Lucien glanced at his cards, keeping them close to his chest, angled so no one could peek.
Only he knew the mess fate had dealt him: the emerald-winged serpent with dazzling strength but brittle defense; the silver knight stoic behind his shield, immovable yet offensively useless; and, gods help him, the jellyfish, translucent, pathetic, a dead weight that dragged down every possible play.
‘I suppose I can't make any play without swapping the jellyfish, but I can only draw twice. Will this be worth it?’
He rubbed the edge of the jellyfish card, jaw tightening.
‘I can’t win with this hand. I need to risk the swap.’
His fingers hovered over the remaining cards of the deck.
Across from him, Vivien’s eyes sharpened like a hawk’s.
She could not see his hand, yet the faintest hesitation was enough to set her thoughts ablaze.
‘He’s swapping. Why? Was his hand truly that poor? Or is this performance meant to unnerve me? A weak hand means the new card could tip the entire match. Unless it’s a bluff. Unless he wants me to overthink. Curse it- what if he draws a Legendary? What if he aligns it with some hidden piece and forces me into a corner? Or worse- what if he wants me to believe he’s desperate, only to conceal a perfect spread?’
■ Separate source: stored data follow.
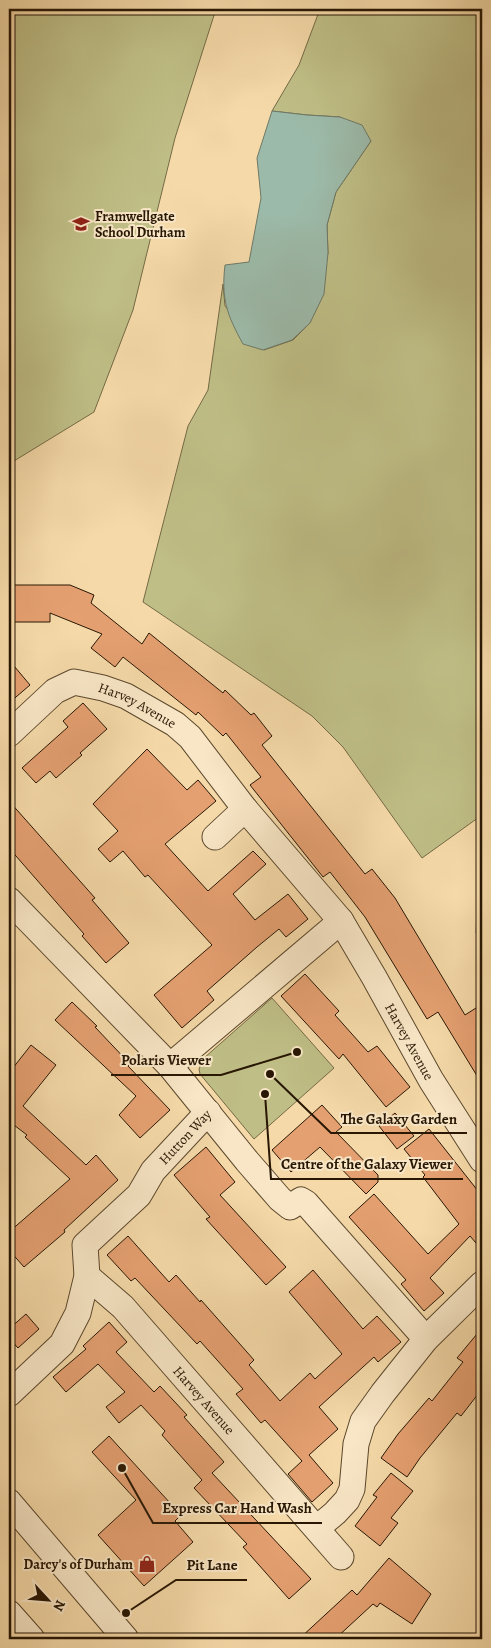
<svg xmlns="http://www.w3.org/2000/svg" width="491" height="1648" font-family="Alegreya,serif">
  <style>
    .green { fill: #bfbe86; stroke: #746a45 }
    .water { fill: #9cbaa9; stroke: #6e7967 }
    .building { fill: #e5a071; stroke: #281704 }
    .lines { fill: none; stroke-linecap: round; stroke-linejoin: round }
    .minor-casing { stroke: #5b482d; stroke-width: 27 }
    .minor { stroke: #f8e6c6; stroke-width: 25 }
    .labels { text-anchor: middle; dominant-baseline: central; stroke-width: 4; stroke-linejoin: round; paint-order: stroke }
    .poi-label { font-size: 14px; font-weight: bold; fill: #281704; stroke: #f8e6c6; text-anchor: start }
    .street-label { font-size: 14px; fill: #281704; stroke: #f8e6c6 }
    .leader { fill: none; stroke: #281704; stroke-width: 2 }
    .callout-dot { fill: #281704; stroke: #f8e6c6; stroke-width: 2 }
    .callout-label { font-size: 15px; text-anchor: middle; font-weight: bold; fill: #281704; stroke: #f8e6c6; stroke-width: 4; stroke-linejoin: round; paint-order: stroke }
  </style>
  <rect width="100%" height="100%" fill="#f5d9a8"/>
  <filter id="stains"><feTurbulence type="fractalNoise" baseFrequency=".004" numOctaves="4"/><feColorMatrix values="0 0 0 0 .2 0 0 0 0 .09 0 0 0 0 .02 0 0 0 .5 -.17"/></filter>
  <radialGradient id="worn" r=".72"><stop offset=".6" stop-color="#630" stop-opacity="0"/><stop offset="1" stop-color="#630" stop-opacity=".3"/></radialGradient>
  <path class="green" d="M9 9H216L175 138 133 310 94 412 9 464Z
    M320 9H482V815L422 858 343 747 312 716 143 602 188 426 208 390 223 284 225 306 264 350 293 340 310 323 328 253 327 225 336 192 371 141 340 117 307 115 272 111 299 65Z
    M272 998 334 1068 254 1139 200 1074 199 1069 204 1058Z"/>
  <path class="water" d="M272 111 307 115 340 117 362 125 371 141 336 192 327 225 328 253 324 294 310 323 292 340 263 350 243 344C227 315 221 299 225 265L249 262 261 198 257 158Z
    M482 850V937L476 933 480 853Z"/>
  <path class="building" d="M9 585H70L94 595 91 603 142 644 149 633 223 693 225 690 251 715 254 713 272 736 262 745 365 874 372 869 395 898 465 1015 476 1008 482 1017V1084L438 1012 427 1019 365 917 330 872 323 877 250 785 261 777 226 733 223 736 198 712 196 715 123 657 115 667 91 648 102 634 50 613V622H9Z
    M9 660 30 685 9 703Z
    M83 703 107 729 80 753 82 755 56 778 50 771 36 783 22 768 68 727 63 721Z
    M147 749 187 790 198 780 216 801 165 844 208 891 253 851 266 864 233 894 255 920 288 894 308 919 286 937 279 929 257 947 207 991 214 1000 182 1028 154 995 212 945 148 875 145 877 123 851 110 862 98 849 118 831 93 804Z
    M9 801 95 898 92 900 129 943 106 963 82 936 84 934 9 848Z
    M305 974 339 1011 335 1015 368 1052 377 1046 410 1087 386 1107 343 1054 339 1059 281 996Z
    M72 1002 97 1026 95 1027 130 1064 128 1066 170 1110 140 1138 119 1115 136 1096 55 1020Z
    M31 1045 56 1065 23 1106 86 1165 96 1155 118 1180 64 1230 65 1232 24 1267 9 1250V1232L70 1179 25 1137 27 1135 10 1122 9 1123V1073Z
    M322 1105 342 1127 336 1132 378 1175V1182L366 1194 320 1147 291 1172 272 1150Z
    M395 1113 414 1136 397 1149 379 1126Z
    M429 1129 482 1196V1250L470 1236 430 1278 444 1293 424 1311 401 1284 406 1280 349 1217 374 1194 428 1254 459 1224 423 1177 425 1175 404 1149Z
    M206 1147 235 1182 220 1195 286 1267 266 1285 206 1219 210 1217 174 1175Z
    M128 1236 169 1282 176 1275 200 1302 201 1300 254 1360 249 1365 280 1401 310 1373 315 1379 342 1354 289 1292 313 1270 363 1329 377 1316 401 1342 378 1362 374 1357 319 1407 338 1429 309 1455 333 1483 312 1502 288 1474 302 1461 265 1420 261 1423 236 1394 243 1389 200 1341 197 1344 135 1278 131 1281 107 1255Z
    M26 1314 39 1329 18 1348 9 1338V1329Z
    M109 1322 127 1342 116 1352 154 1392 160 1386 187 1415 184 1417 224 1462 212 1473 311 1579 289 1599 243 1547 247 1544 194 1488 202 1480 162 1435 165 1431 141 1405 119 1423 106 1407 125 1392 98 1364 66 1392 53 1377 86 1349 83 1346Z
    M482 1328V1389L461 1416 457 1413 420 1458 407 1477 381 1458 398 1434 429 1398 432 1401 463 1362 457 1358Z
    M109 1436 181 1515 175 1521 193 1542 144 1586 98 1535 136 1500 92 1452Z
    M391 1473 413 1491 391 1518 398 1523 380 1546 355 1526 377 1497 373 1495Z
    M389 1558 431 1594 412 1624 380 1603 377 1607 373 1604 335 1639H299L352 1590 357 1595Z"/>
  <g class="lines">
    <g class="minor-casing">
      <g id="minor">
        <path id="s1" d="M9 734 55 691 74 682 103 688 126 696 175 724 190 737 245 809 341 921 374 977 431 1080 482 1160"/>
        <path d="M215 837 245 809"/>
        <path d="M9 900 170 1066 247 1161 280 1199 290 1207 301 1200 306 1203 426 1339"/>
        <path d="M170 1066 341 921"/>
        <path id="s2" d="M87 1276 123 1307 341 1557"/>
        <path id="s3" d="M9 1394 62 1344 78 1313 87 1276 85 1245 139 1195 153 1171 208 1112"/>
        <path d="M9 1502 126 1639"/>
        <path d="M317 1528 335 1513 347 1500 352 1489 356 1444 363 1421 383 1393 426 1339 482 1284"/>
        <path d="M9 1613 32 1639"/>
      </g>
    </g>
    <use href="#minor" class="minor"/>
  </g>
  <defs>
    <g id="school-bare" transform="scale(1.35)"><path d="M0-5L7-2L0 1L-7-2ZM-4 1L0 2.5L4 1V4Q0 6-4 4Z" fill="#8f2418" stroke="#f8e6c6" stroke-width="2.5" paint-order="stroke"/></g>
    <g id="shop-bare" transform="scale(1.35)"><path d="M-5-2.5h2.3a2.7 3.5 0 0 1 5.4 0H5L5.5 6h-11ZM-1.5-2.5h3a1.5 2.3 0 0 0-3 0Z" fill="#8f2418" stroke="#f8e6c6" stroke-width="2.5" paint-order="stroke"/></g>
  </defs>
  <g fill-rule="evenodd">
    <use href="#school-bare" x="81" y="224"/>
    <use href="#shop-bare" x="147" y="1564"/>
  </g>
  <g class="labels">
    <g class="poi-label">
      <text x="95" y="216">Framwellgate<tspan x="95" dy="16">School Durham</tspan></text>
      <text x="133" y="1564" text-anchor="end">Darcy's of Durham</text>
    </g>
    <g class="street-label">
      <text stroke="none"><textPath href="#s1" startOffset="152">Harvey Avenue</textPath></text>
      <text stroke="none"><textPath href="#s1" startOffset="591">Harvey Avenue</textPath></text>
      <text stroke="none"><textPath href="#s3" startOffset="325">Hutton Way</textPath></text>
      <text stroke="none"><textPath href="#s2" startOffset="171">Harvey Avenue</textPath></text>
    </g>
  </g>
  <path class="leader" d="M297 1052L221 1075H111M270 1074L331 1133H467M265 1094L271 1179H463M122 1468L153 1523H322M126 1613L176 1580H247"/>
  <g class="callout-dot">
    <circle cx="297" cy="1052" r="5"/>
    <circle cx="270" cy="1074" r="5"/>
    <circle cx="265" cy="1094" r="5"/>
    <circle cx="122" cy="1468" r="5"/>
    <circle cx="126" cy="1613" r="5"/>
  </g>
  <g class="callout-label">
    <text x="166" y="1065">Polaris Viewer</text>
    <text x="399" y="1124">The Galaxy Garden</text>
    <text x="367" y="1169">Centre of the Galaxy Viewer</text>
    <text x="237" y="1513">Express Car Hand Wash</text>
    <text x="212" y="1570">Pit Lane</text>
  </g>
  <rect width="491" height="1648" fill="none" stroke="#f5d9a8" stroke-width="30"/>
  <rect x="10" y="10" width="471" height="1628" fill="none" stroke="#281704" stroke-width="2.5"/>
  <rect x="15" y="15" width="461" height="1618" fill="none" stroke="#281704"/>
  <g transform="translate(48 1600) rotate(116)" stroke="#f8e6c6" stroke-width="4" paint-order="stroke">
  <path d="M0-4L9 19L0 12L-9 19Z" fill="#281704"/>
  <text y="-8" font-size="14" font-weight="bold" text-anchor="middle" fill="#281704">N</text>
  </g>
  <rect width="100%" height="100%" filter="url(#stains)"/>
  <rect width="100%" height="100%" fill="url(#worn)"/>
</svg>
Her gaze remained perfectly still, mask flawless, while inside her mind every possible outcome tangled into knots.
Lucien finally slid the jellyfish card face-down into the discard and reached for the deck.
One draw.
One chance to salvage the disaster.
He drew.
Turned it over, and froze.
The same jellyfish stared back at him.
“…You have to be kidding,” he muttered under his breath, shoulder sagging.